ASSIGNMENT: Go over the lines below, and when one contains the word "ŞERİF", copy it.
BEGIN
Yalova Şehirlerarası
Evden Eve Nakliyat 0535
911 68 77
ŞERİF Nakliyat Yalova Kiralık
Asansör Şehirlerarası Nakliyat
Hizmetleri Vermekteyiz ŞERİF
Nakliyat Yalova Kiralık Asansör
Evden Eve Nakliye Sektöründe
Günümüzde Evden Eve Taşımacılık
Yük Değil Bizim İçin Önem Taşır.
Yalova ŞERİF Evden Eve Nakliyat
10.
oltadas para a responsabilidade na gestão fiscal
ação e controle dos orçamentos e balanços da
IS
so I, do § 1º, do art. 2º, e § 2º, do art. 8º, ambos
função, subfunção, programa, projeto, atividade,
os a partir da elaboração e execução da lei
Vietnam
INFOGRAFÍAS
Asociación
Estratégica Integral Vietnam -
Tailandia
END
THE COMPLETED TASK:
ŞERİF Nakliyat Yalova Kiralık
Hizmetleri Vermekteyiz ŞERİF
Yalova ŞERİF Evden Eve Nakliyat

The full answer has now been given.